═════ EXCERPTED RECORDS ═════

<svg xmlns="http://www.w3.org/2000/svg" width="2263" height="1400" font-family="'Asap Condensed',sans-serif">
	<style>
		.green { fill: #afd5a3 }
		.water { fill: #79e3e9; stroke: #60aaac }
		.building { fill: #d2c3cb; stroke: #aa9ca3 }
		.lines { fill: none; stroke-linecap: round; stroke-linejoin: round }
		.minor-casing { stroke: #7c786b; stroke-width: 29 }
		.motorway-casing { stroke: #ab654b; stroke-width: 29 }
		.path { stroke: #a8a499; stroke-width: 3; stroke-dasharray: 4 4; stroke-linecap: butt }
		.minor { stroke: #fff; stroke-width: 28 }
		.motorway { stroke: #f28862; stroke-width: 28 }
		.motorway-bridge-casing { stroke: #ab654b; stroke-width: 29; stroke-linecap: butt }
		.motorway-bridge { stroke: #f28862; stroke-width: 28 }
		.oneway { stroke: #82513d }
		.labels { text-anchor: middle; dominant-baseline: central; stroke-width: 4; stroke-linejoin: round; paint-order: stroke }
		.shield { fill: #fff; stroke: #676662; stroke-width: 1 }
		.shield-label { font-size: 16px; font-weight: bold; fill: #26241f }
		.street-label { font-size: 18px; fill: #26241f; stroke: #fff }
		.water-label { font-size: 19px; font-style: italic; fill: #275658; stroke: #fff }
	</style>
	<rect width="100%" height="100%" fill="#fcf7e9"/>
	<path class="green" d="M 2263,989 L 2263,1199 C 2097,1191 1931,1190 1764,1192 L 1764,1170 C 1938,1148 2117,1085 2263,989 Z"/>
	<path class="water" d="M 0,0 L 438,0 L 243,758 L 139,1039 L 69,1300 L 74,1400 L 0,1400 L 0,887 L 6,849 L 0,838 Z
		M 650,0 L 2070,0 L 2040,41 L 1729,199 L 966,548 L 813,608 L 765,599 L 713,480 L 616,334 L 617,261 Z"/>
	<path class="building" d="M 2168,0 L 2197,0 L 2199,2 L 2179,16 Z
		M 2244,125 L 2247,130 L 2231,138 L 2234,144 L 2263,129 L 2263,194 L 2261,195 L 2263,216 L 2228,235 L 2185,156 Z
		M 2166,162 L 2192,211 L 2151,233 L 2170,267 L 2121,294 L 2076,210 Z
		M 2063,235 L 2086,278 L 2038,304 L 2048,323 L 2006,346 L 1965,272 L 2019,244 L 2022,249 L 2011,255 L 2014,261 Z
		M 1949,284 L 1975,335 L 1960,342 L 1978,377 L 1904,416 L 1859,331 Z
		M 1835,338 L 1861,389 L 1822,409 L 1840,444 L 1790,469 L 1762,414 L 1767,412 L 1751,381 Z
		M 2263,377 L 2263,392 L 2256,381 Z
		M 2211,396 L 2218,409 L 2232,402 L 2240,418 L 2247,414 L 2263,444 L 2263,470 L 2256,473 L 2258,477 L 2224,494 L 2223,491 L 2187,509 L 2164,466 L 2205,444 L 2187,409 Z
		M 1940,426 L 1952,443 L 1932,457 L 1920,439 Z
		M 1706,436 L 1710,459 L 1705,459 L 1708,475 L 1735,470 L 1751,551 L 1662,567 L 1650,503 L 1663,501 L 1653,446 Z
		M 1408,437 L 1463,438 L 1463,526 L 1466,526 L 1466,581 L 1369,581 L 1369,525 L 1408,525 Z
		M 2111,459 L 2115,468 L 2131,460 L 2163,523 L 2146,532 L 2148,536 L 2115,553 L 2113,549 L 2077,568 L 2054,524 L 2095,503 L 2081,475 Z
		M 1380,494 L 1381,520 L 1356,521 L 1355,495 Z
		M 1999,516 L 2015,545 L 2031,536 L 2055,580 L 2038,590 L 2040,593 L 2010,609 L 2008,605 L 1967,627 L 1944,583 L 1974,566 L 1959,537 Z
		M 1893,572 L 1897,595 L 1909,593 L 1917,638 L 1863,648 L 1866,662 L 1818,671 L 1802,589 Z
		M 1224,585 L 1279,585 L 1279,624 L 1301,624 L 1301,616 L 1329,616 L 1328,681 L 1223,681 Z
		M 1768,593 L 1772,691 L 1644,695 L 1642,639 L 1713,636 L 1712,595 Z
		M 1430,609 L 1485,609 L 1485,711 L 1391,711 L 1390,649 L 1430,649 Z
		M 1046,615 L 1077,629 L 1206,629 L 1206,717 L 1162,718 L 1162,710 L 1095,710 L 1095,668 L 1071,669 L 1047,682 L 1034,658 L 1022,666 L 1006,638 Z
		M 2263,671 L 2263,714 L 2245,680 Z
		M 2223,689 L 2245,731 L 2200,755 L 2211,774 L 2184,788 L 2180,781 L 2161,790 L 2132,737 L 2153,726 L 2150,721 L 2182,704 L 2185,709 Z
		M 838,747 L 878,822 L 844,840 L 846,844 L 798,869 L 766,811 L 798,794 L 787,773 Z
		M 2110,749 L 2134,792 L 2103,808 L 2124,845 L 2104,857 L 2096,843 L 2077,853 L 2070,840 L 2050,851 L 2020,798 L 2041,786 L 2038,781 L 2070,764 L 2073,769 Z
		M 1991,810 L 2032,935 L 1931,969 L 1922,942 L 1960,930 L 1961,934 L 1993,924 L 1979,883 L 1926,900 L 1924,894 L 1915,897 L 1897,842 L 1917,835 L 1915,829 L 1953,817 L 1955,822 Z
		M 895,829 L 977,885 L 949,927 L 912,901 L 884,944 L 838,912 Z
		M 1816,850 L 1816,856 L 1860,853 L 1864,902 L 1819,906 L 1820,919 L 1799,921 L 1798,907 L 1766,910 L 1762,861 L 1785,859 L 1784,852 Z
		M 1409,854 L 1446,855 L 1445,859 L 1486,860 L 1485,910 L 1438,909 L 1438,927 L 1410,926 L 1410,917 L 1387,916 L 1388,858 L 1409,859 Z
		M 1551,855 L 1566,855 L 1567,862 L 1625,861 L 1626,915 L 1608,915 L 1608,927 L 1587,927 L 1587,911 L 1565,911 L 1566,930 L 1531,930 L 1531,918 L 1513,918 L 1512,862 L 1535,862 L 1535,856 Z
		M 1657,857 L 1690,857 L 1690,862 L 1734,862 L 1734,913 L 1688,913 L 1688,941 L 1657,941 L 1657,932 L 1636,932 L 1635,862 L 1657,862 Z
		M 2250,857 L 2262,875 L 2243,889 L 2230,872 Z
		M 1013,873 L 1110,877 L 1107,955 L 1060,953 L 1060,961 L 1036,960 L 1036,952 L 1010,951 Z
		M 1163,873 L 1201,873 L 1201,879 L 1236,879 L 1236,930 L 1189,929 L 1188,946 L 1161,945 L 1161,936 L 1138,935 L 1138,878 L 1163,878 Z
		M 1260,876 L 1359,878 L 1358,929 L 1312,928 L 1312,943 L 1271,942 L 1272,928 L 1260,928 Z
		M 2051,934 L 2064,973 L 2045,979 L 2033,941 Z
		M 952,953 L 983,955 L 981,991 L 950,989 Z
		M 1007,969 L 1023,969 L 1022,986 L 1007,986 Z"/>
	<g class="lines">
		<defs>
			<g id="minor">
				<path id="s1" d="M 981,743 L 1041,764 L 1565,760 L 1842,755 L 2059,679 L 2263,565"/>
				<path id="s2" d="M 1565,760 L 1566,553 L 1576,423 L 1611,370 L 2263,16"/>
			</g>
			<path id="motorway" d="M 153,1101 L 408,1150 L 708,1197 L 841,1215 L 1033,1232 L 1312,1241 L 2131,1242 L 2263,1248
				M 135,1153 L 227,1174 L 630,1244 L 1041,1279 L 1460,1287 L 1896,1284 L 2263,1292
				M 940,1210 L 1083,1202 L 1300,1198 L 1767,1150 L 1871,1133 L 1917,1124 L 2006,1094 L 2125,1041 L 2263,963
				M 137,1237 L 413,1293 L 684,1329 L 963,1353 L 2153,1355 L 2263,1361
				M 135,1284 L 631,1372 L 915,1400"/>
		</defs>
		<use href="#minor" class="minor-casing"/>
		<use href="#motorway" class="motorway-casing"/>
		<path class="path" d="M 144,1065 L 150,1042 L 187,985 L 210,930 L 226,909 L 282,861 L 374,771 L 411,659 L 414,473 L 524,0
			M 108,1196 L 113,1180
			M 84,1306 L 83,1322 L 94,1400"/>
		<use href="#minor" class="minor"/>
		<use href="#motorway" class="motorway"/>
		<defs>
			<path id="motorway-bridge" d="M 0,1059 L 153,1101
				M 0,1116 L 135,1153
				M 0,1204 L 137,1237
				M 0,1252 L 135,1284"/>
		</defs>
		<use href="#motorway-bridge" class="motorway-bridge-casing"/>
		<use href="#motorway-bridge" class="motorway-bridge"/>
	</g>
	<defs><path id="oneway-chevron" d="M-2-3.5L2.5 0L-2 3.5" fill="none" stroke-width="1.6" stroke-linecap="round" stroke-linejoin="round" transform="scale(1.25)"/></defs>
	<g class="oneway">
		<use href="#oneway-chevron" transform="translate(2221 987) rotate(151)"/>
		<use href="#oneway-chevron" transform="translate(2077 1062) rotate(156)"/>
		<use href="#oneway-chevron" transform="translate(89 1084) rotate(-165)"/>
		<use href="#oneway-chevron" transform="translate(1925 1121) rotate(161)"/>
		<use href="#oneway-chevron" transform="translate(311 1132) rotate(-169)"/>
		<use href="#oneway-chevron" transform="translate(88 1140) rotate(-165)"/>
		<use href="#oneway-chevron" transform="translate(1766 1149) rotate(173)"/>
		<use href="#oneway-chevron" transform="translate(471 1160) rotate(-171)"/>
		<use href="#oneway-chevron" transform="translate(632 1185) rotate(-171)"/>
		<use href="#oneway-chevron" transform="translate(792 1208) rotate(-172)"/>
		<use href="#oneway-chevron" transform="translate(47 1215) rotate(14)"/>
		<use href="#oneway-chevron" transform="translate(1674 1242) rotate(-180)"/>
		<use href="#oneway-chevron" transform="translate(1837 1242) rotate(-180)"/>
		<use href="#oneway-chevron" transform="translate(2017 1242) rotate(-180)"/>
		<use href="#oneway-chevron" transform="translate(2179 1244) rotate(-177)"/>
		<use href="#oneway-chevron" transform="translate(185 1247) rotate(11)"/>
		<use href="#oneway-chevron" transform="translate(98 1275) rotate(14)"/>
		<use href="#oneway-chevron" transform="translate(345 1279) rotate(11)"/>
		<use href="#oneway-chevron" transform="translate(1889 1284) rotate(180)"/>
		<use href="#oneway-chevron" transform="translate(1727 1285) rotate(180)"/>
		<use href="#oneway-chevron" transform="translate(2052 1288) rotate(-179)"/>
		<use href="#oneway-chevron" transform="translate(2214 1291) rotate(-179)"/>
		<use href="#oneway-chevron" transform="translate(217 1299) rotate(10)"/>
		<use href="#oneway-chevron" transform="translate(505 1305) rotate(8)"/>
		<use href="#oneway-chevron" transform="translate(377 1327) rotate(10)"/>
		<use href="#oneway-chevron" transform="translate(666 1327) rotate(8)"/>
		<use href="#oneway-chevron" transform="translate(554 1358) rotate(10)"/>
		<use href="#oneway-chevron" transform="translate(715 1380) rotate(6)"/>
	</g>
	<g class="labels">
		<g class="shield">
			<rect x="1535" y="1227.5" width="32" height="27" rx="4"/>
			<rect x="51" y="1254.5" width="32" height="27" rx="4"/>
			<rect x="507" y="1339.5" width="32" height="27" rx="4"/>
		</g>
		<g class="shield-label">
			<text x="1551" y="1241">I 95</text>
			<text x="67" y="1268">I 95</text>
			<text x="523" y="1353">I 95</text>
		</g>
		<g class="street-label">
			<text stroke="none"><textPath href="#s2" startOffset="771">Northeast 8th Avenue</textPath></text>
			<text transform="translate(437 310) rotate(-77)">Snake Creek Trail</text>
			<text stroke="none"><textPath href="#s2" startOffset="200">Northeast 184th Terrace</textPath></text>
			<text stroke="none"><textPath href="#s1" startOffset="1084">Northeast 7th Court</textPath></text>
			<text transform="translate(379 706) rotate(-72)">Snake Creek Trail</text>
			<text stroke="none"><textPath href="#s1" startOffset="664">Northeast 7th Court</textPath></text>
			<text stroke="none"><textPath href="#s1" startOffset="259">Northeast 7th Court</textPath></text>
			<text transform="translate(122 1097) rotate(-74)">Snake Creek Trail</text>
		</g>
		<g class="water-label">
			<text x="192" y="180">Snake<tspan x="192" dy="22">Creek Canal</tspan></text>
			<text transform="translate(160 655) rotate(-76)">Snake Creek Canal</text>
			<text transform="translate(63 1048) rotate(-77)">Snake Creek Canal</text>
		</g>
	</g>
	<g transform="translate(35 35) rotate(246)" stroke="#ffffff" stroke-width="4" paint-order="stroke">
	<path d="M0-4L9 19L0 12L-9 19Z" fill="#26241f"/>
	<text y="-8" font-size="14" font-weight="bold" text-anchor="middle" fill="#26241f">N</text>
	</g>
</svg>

═════

▶ ACTIVITY: From the entries above, extract each line containing "lines".

▶ ANSWER SPACE:
		.lines { fill: none; stroke-linecap: round; stroke-linejoin: round }
	<g class="lines">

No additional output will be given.